▽
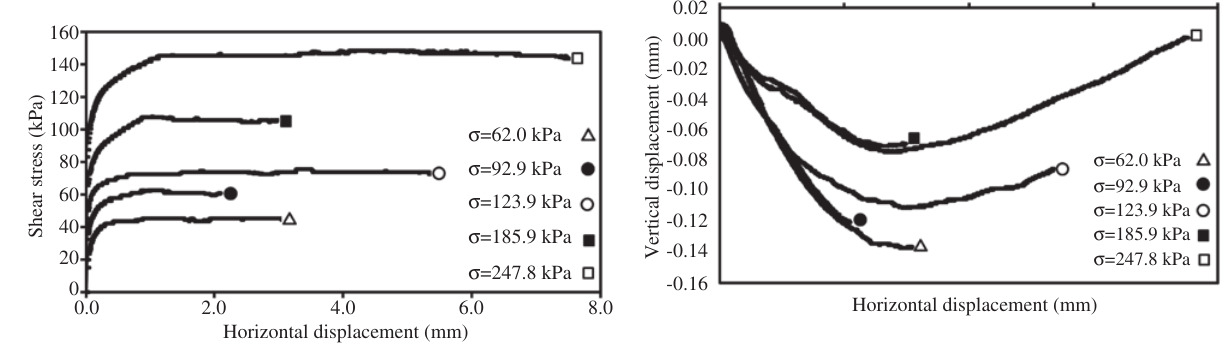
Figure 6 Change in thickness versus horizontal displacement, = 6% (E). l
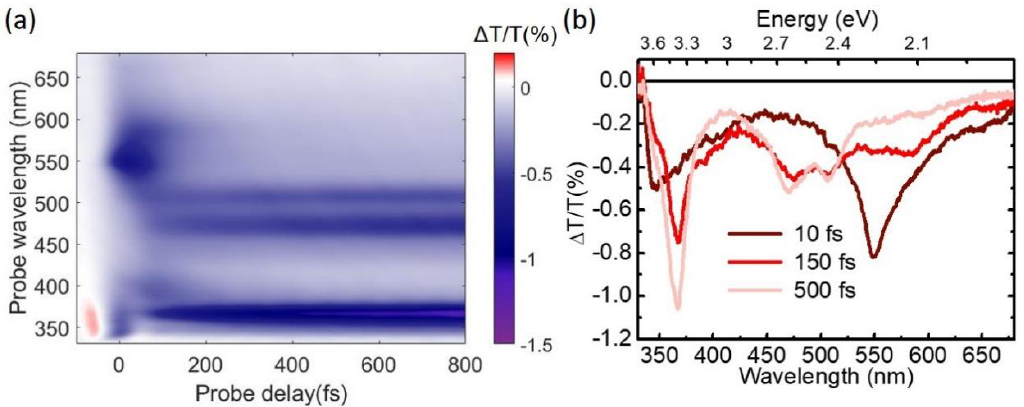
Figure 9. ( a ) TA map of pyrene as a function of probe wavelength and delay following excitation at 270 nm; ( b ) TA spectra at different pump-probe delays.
△
▽
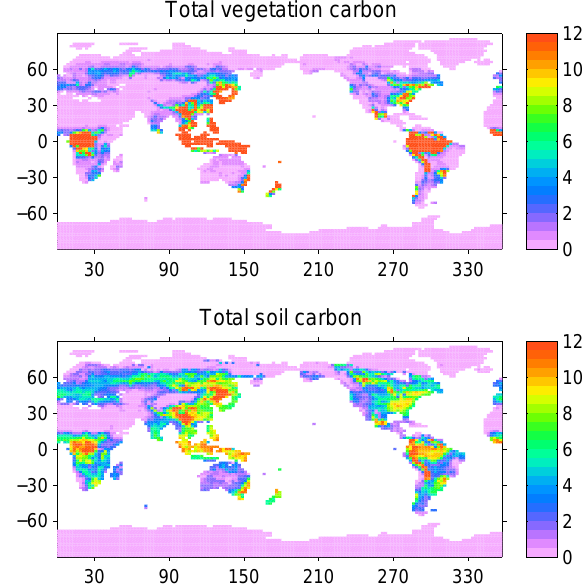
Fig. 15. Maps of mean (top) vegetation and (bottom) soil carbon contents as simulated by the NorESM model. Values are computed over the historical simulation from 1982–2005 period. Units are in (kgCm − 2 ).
△
TASK ITEM: Only one stretch of the listing above is to be duplicated: the lines from the one containing "Figure 6 Change" through the one containing "Figure 9. ( a", both included. Copy them exactly, minus the pictures.

FINISHED EXERCISE:
Figure 6 Change in thickness versus horizontal displacement, = 6% (E). l
Figure 9. ( a ) TA map of pyrene as a function of probe wavelength and delay following excitation at 270 nm; ( b ) TA spectra at different pump-probe delays.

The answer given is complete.